The other candidates, though, cut taxes in a different way than Rubio: Instead of expanding the child credit, they reduce the top income-tax rate more than he would. Rubio’s choice reflects the notion that there are diminishing returns to cutting the top rate: Lowering it even more than he does wouldn’t do much to increase incentives to work, save and invest, and thus to boost economic growth. It also reflects the view that the burden of government entitlement programs is especially heavy for parents, who should therefore receive tax relief.

The most politically important change in Rubio’s new plan concerns tax brackets. Originally he proposed two of them. Married couples making less than $150,000 would pay 15 percent, and those making more would pay 35 percent. But that would have left some people — say, a couple making $250,000, with no kids and little investment income — with higher tax bills than they have now.

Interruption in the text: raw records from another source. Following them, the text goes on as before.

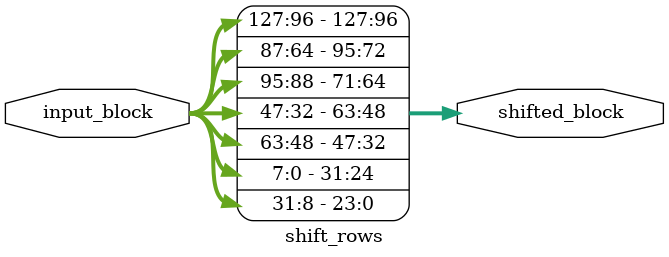
<source format=sv>
module shift_rows
(
  input wire [127:0] input_block,
  output reg [127:0] shifted_block
);

assign shifted_block = {input_block[127:96], input_block[87:64], input_block[95:88], input_block[47:32], input_block[63:48], input_block[7:0], input_block[31:8]};

endmodule


</source>
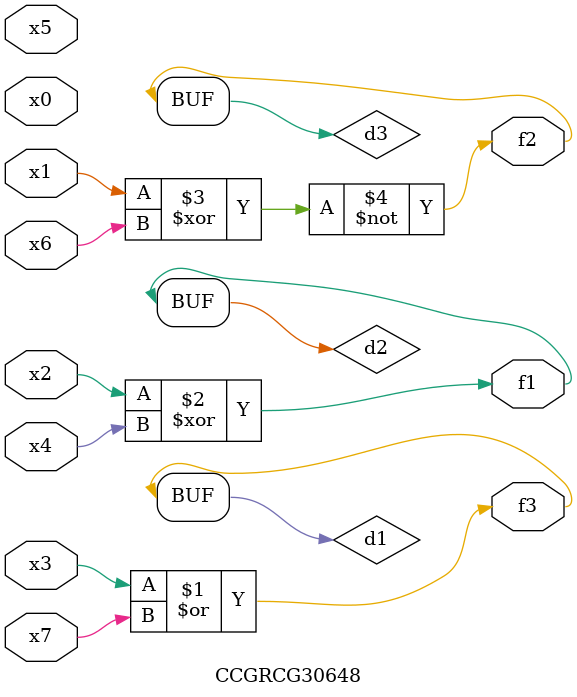
<source format=v>
module CCGRCG30648(
	input x0, x1, x2, x3, x4, x5, x6, x7,
	output f1, f2, f3
);

	wire d1, d2, d3;

	or (d1, x3, x7);
	xor (d2, x2, x4);
	xnor (d3, x1, x6);
	assign f1 = d2;
	assign f2 = d3;
	assign f3 = d1;
endmodule

</source>
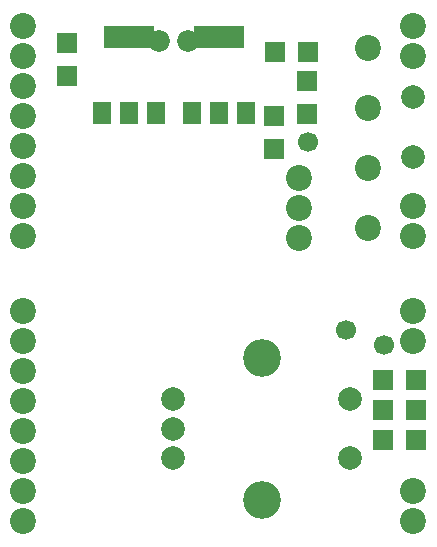
<source format=gbs>
%FSLAX34Y34*%
%MOMM*%
%LNSOLDERMASK_BOTTOM*%
G71*
G01*
%ADD10C, 2.20*%
%ADD11R, 1.60X1.90*%
%ADD12R, 4.20X1.90*%
%ADD13R, 1.80X1.80*%
%ADD14C, 2.20*%
%ADD15C, 2.00*%
%ADD16C, 1.70*%
%ADD17C, 1.84*%
%ADD18C, 2.00*%
%ADD19C, 3.20*%
%LPD*%
X371200Y968250D02*
G54D10*
D03*
X371200Y942850D02*
G54D10*
D03*
X41000Y968250D02*
G54D10*
D03*
X41000Y942850D02*
G54D10*
D03*
X41000Y917450D02*
G54D10*
D03*
X41000Y892050D02*
G54D10*
D03*
X41000Y866650D02*
G54D10*
D03*
X41000Y841250D02*
G54D10*
D03*
X371200Y815850D02*
G54D10*
D03*
X371200Y790450D02*
G54D10*
D03*
X41000Y815850D02*
G54D10*
D03*
X41000Y790450D02*
G54D10*
D03*
X153615Y894186D02*
G54D11*
D03*
X130615Y894186D02*
G54D11*
D03*
X107615Y894186D02*
G54D11*
D03*
X130615Y959186D02*
G54D12*
D03*
X229815Y894186D02*
G54D11*
D03*
X206815Y894186D02*
G54D11*
D03*
X183815Y894186D02*
G54D11*
D03*
X206815Y959186D02*
G54D12*
D03*
X77800Y953800D02*
G54D13*
D03*
X77800Y925800D02*
G54D13*
D03*
X282300Y946150D02*
G54D13*
D03*
X254300Y946150D02*
G54D13*
D03*
X281000Y894050D02*
G54D13*
D03*
X281000Y922050D02*
G54D13*
D03*
X274165Y788635D02*
G54D14*
D03*
X274165Y814035D02*
G54D14*
D03*
X274165Y839435D02*
G54D14*
D03*
X252801Y892046D02*
G54D13*
D03*
X252801Y864046D02*
G54D13*
D03*
X333100Y796800D02*
G54D10*
D03*
X333100Y847600D02*
G54D10*
D03*
X333100Y898400D02*
G54D10*
D03*
X333100Y949200D02*
G54D10*
D03*
X371200Y857250D02*
G54D15*
D03*
X371200Y908050D02*
G54D15*
D03*
X282300Y869950D02*
G54D16*
D03*
X180706Y955276D02*
G54D17*
D03*
X155806Y955276D02*
G54D17*
D03*
X371200Y726950D02*
G54D10*
D03*
X371200Y701550D02*
G54D10*
D03*
X41000Y726950D02*
G54D10*
D03*
X41000Y701550D02*
G54D10*
D03*
X41000Y676150D02*
G54D10*
D03*
X41000Y650750D02*
G54D10*
D03*
X41000Y625350D02*
G54D10*
D03*
X41000Y599950D02*
G54D10*
D03*
X371200Y574550D02*
G54D10*
D03*
X371200Y549150D02*
G54D10*
D03*
X41000Y574550D02*
G54D10*
D03*
X41000Y549150D02*
G54D10*
D03*
X167678Y652161D02*
G54D18*
D03*
X167678Y627161D02*
G54D18*
D03*
X167678Y602161D02*
G54D18*
D03*
X317678Y652161D02*
G54D18*
D03*
X317678Y602161D02*
G54D18*
D03*
X242678Y687161D02*
G54D19*
D03*
X242678Y567161D02*
G54D19*
D03*
X373641Y668916D02*
G54D13*
D03*
X345641Y668916D02*
G54D13*
D03*
X373641Y643516D02*
G54D13*
D03*
X345641Y643516D02*
G54D13*
D03*
X373641Y618116D02*
G54D13*
D03*
X345641Y618116D02*
G54D13*
D03*
X346075Y698500D02*
G54D16*
D03*
X314325Y711200D02*
G54D16*
D03*
M02*

</source>
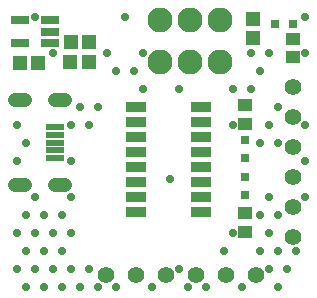
<source format=gts>
G04*
G04 #@! TF.GenerationSoftware,Altium Limited,Altium Designer,20.2.6 (244)*
G04*
G04 Layer_Color=8388736*
%FSLAX25Y25*%
%MOIN*%
G70*
G04*
G04 #@! TF.SameCoordinates,3022D20F-0E7D-494E-A21C-2806337C0760*
G04*
G04*
G04 #@! TF.FilePolarity,Negative*
G04*
G01*
G75*
%ADD22R,0.03150X0.03150*%
%ADD23R,0.03150X0.03150*%
%ADD26R,0.06312X0.02375*%
%ADD27R,0.06509X0.03359*%
%ADD28R,0.05918X0.03162*%
%ADD29R,0.04737X0.03950*%
%ADD30R,0.04737X0.04343*%
%ADD31R,0.04737X0.04737*%
%ADD32R,0.04737X0.04737*%
%ADD33O,0.08083X0.04934*%
%ADD34C,0.08280*%
%ADD35C,0.05524*%
%ADD36C,0.02800*%
D22*
X96453Y89500D02*
D03*
X90547D02*
D03*
D23*
X80500Y38453D02*
D03*
Y32547D02*
D03*
Y45047D02*
D03*
Y50953D02*
D03*
D26*
X17000Y55118D02*
D03*
Y52559D02*
D03*
Y50000D02*
D03*
Y47441D02*
D03*
Y44882D02*
D03*
D27*
X44272Y62000D02*
D03*
Y57000D02*
D03*
Y52000D02*
D03*
Y47000D02*
D03*
Y42000D02*
D03*
Y37000D02*
D03*
Y32000D02*
D03*
Y27000D02*
D03*
X65728Y62000D02*
D03*
Y57000D02*
D03*
Y52000D02*
D03*
Y47000D02*
D03*
Y42000D02*
D03*
Y37000D02*
D03*
Y32000D02*
D03*
Y27000D02*
D03*
D28*
X15618Y83260D02*
D03*
Y87000D02*
D03*
Y90740D02*
D03*
X5382D02*
D03*
Y83260D02*
D03*
D29*
X96500Y84405D02*
D03*
Y78500D02*
D03*
D30*
X80500Y26650D02*
D03*
Y20350D02*
D03*
Y62650D02*
D03*
Y56350D02*
D03*
D31*
X11650Y76500D02*
D03*
X5350D02*
D03*
X28650Y83650D02*
D03*
X22350D02*
D03*
X28500Y77000D02*
D03*
X22201D02*
D03*
D32*
X83000Y91150D02*
D03*
Y84850D02*
D03*
D33*
X18968Y35925D02*
D03*
X5386D02*
D03*
Y64075D02*
D03*
X18968D02*
D03*
D34*
X52000Y91000D02*
D03*
X62000D02*
D03*
X72000D02*
D03*
X52000Y77000D02*
D03*
X62000D02*
D03*
X72000D02*
D03*
D35*
X34000Y6000D02*
D03*
X44000D02*
D03*
X64000D02*
D03*
X54000D02*
D03*
X74000D02*
D03*
X84000D02*
D03*
X96500Y18500D02*
D03*
Y28500D02*
D03*
Y48500D02*
D03*
Y38500D02*
D03*
Y58500D02*
D03*
Y68500D02*
D03*
D36*
X100500Y92000D02*
D03*
Y80000D02*
D03*
Y56000D02*
D03*
Y44000D02*
D03*
Y32000D02*
D03*
X97500Y14000D02*
D03*
X91500Y62000D02*
D03*
Y50000D02*
D03*
Y26000D02*
D03*
Y14000D02*
D03*
X94500Y8000D02*
D03*
X91500Y2000D02*
D03*
X88500Y80000D02*
D03*
X85500Y74000D02*
D03*
X88500Y56000D02*
D03*
X85500Y50000D02*
D03*
X88500Y32000D02*
D03*
X85500Y26000D02*
D03*
X88500Y20000D02*
D03*
X85500Y14000D02*
D03*
X88500Y8000D02*
D03*
X82500Y80000D02*
D03*
Y68000D02*
D03*
X79500Y2000D02*
D03*
X76500Y68000D02*
D03*
Y56000D02*
D03*
Y20000D02*
D03*
X73500Y14000D02*
D03*
X67500Y2000D02*
D03*
X61500D02*
D03*
X58500Y68000D02*
D03*
X55500Y38000D02*
D03*
X58500Y8000D02*
D03*
X49500Y2000D02*
D03*
X46500Y80000D02*
D03*
X43500Y74000D02*
D03*
X46500Y68000D02*
D03*
X40500Y92000D02*
D03*
X37500Y74000D02*
D03*
Y2000D02*
D03*
X34500Y80000D02*
D03*
X31500Y62000D02*
D03*
Y2000D02*
D03*
X25500Y62000D02*
D03*
X28500Y56000D02*
D03*
Y8000D02*
D03*
X25500Y2000D02*
D03*
X22500Y56000D02*
D03*
Y44000D02*
D03*
Y32000D02*
D03*
X19500Y26000D02*
D03*
X22500Y20000D02*
D03*
X19500Y14000D02*
D03*
X22500Y8000D02*
D03*
X19500Y2000D02*
D03*
X16500Y80000D02*
D03*
X13500Y26000D02*
D03*
X16500Y20000D02*
D03*
X13500Y14000D02*
D03*
X16500Y8000D02*
D03*
X13500Y2000D02*
D03*
X10500Y92000D02*
D03*
X7500Y50000D02*
D03*
X10500Y32000D02*
D03*
X7500Y26000D02*
D03*
X10500Y20000D02*
D03*
X7500Y14000D02*
D03*
X10500Y8000D02*
D03*
X7500Y2000D02*
D03*
X4500Y56000D02*
D03*
Y44000D02*
D03*
Y20000D02*
D03*
Y8000D02*
D03*
M02*

</source>
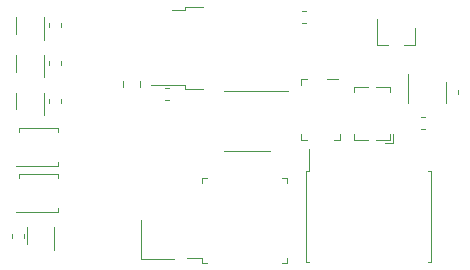
<source format=gbo>
G04 #@! TF.GenerationSoftware,KiCad,Pcbnew,5.1.4*
G04 #@! TF.CreationDate,2019-09-04T23:44:43+02:00*
G04 #@! TF.ProjectId,altimeter,616c7469-6d65-4746-9572-2e6b69636164,rev?*
G04 #@! TF.SameCoordinates,Original*
G04 #@! TF.FileFunction,Legend,Bot*
G04 #@! TF.FilePolarity,Positive*
%FSLAX46Y46*%
G04 Gerber Fmt 4.6, Leading zero omitted, Abs format (unit mm)*
G04 Created by KiCad (PCBNEW 5.1.4) date 2019-09-04 23:44:43*
%MOMM*%
%LPD*%
G04 APERTURE LIST*
%ADD10C,0.120000*%
G04 APERTURE END LIST*
D10*
X168893360Y-108386440D02*
X168893360Y-107936440D01*
X170043360Y-108386440D02*
X168893360Y-108386440D01*
X168893360Y-103886440D02*
X168893360Y-104336440D01*
X170043360Y-103886440D02*
X168893360Y-103886440D01*
X171893360Y-103886440D02*
X170743360Y-103886440D01*
X171893360Y-103886440D02*
X171893360Y-104336440D01*
X172193360Y-108686440D02*
X171443360Y-108686440D01*
X172193360Y-107936440D02*
X172193360Y-108686440D01*
X171893360Y-108386440D02*
X170743360Y-108386440D01*
X171893360Y-108386440D02*
X171893360Y-107936440D01*
X165073400Y-111024200D02*
X165073400Y-109209200D01*
X164818400Y-111024200D02*
X165073400Y-111024200D01*
X164818400Y-114884200D02*
X164818400Y-111024200D01*
X164818400Y-118744200D02*
X165073400Y-118744200D01*
X164818400Y-114884200D02*
X164818400Y-118744200D01*
X175338400Y-111024200D02*
X175083400Y-111024200D01*
X175338400Y-114884200D02*
X175338400Y-111024200D01*
X175338400Y-118744200D02*
X175083400Y-118744200D01*
X175338400Y-114884200D02*
X175338400Y-118744200D01*
X141140000Y-117200000D02*
X141140000Y-115800000D01*
X143460000Y-115800000D02*
X143460000Y-117700000D01*
X140910000Y-116328733D02*
X140910000Y-116671267D01*
X139890000Y-116328733D02*
X139890000Y-116671267D01*
X152834493Y-104033860D02*
X153177027Y-104033860D01*
X152834493Y-105053860D02*
X153177027Y-105053860D01*
X150799340Y-118512860D02*
X150799340Y-115212860D01*
X153599340Y-118512860D02*
X150799340Y-118512860D01*
X150710000Y-103438748D02*
X150710000Y-103961252D01*
X149290000Y-103438748D02*
X149290000Y-103961252D01*
X143015200Y-105280367D02*
X143015200Y-104937833D01*
X144035200Y-105280367D02*
X144035200Y-104937833D01*
X143015200Y-102080367D02*
X143015200Y-101737833D01*
X144035200Y-102080367D02*
X144035200Y-101737833D01*
X143015200Y-98880367D02*
X143015200Y-98537833D01*
X144035200Y-98880367D02*
X144035200Y-98537833D01*
X173980000Y-100360000D02*
X173980000Y-98900000D01*
X170820000Y-100360000D02*
X170820000Y-98200000D01*
X170820000Y-100360000D02*
X171750000Y-100360000D01*
X173980000Y-100360000D02*
X173050000Y-100360000D01*
X143777500Y-114542500D02*
X143777500Y-114207500D01*
X143777500Y-111607500D02*
X143777500Y-111272500D01*
X140507500Y-111607500D02*
X140507500Y-111272500D01*
X140507500Y-111262500D02*
X143777500Y-111262500D01*
X140272500Y-114542500D02*
X143777500Y-114542500D01*
X143760700Y-110639100D02*
X143760700Y-110304100D01*
X143760700Y-107704100D02*
X143760700Y-107369100D01*
X140490700Y-107704100D02*
X140490700Y-107369100D01*
X140490700Y-107359100D02*
X143760700Y-107359100D01*
X140255700Y-110639100D02*
X143760700Y-110639100D01*
X140265200Y-105809100D02*
X140265200Y-104409100D01*
X142585200Y-104409100D02*
X142585200Y-106309100D01*
X140265200Y-102609100D02*
X140265200Y-101209100D01*
X142585200Y-101209100D02*
X142585200Y-103109100D01*
X140265200Y-99409100D02*
X140265200Y-98009100D01*
X142585200Y-98009100D02*
X142585200Y-99909100D01*
X159800000Y-104240000D02*
X163250000Y-104240000D01*
X159800000Y-104240000D02*
X157850000Y-104240000D01*
X159800000Y-109360000D02*
X161750000Y-109360000D01*
X159800000Y-109360000D02*
X157850000Y-109360000D01*
X154530000Y-97420000D02*
X153430000Y-97420000D01*
X154530000Y-97150000D02*
X154530000Y-97420000D01*
X156030000Y-97150000D02*
X154530000Y-97150000D01*
X154530000Y-103780000D02*
X151700000Y-103780000D01*
X154530000Y-104050000D02*
X154530000Y-103780000D01*
X156030000Y-104050000D02*
X154530000Y-104050000D01*
X173390920Y-105288920D02*
X173390920Y-102838920D01*
X176610920Y-103488920D02*
X176610920Y-105288920D01*
X167533920Y-103241800D02*
X166583920Y-103241800D01*
X167633920Y-108441800D02*
X167633920Y-107941800D01*
X167133920Y-108441800D02*
X167633920Y-108441800D01*
X164333920Y-108441800D02*
X164833920Y-108441800D01*
X164333920Y-107941800D02*
X164333920Y-108441800D01*
X164333920Y-103241800D02*
X164333920Y-103741800D01*
X164833920Y-103241800D02*
X164333920Y-103241800D01*
X155990000Y-118360000D02*
X154700000Y-118360000D01*
X155990000Y-118810000D02*
X155990000Y-118360000D01*
X156440000Y-118810000D02*
X155990000Y-118810000D01*
X163210000Y-118810000D02*
X163210000Y-118360000D01*
X162760000Y-118810000D02*
X163210000Y-118810000D01*
X155990000Y-111590000D02*
X155990000Y-112040000D01*
X156440000Y-111590000D02*
X155990000Y-111590000D01*
X163210000Y-111590000D02*
X163210000Y-112040000D01*
X162760000Y-111590000D02*
X163210000Y-111590000D01*
X174553733Y-106490000D02*
X174896267Y-106490000D01*
X174553733Y-107510000D02*
X174896267Y-107510000D01*
X164428733Y-97490000D02*
X164771267Y-97490000D01*
X164428733Y-98510000D02*
X164771267Y-98510000D01*
X176657540Y-104506847D02*
X176657540Y-104164313D01*
X177677540Y-104506847D02*
X177677540Y-104164313D01*
M02*

</source>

Evidently Rubio has decided that he should avoid raising taxes on so many affluent people. So now he’s adding a middle bracket: Couples making between $150,000 and $300,000 would pay at a 25 percent rate. That adds to the plan’s revenue losses, because everyone above the 15 percent bracket would pay less than under his previous plan. (Even if you’re still in the 35 percent bracket, you benefit from having some of your income taxed at 25 percent.)

Rubio’s second big change concerns the child credit, which would now be phased out for married couples making between $300,000 and $400,000 a year. He also clarifies that he’d eliminate taxes on capital gains and dividends only for new investments. So there’d be no windfall gains for investments made prior to his reform.

The net effect of these changes would be to simplify the tax code a little less, and add to the deficit more.

Rubio is right to favor tax relief for parents. He’s right to move toward a consumption tax base: The current code is biased against savings and investment. He’s right to get rid of tax breaks for business debt, and to lower taxes on business investment. He’s right to place a higher priority on those changes than on cutting the top rate. And he’s right to get rid of the deduction for state and local taxes: Why should low-tax states subsidize high-tax ones?

But the revenue loss Rubio is proposing is huge. American voters are not usually obsessed with balancing the budget: If they were, we wouldn’t have run the deficits we have over the past several decades. Six trillion dollars, though, is the sort of number that could make people notice. It would be irresponsible, given our looming debt problems, to cut taxes by that much and hope that spending cuts and economic growth would save the day. Voters might well think the same thing.

Nobody has proposed a better tax reform than Senator Rubio. He would take the tax structure in the right direction. But it’s possible to go too far in the right direction.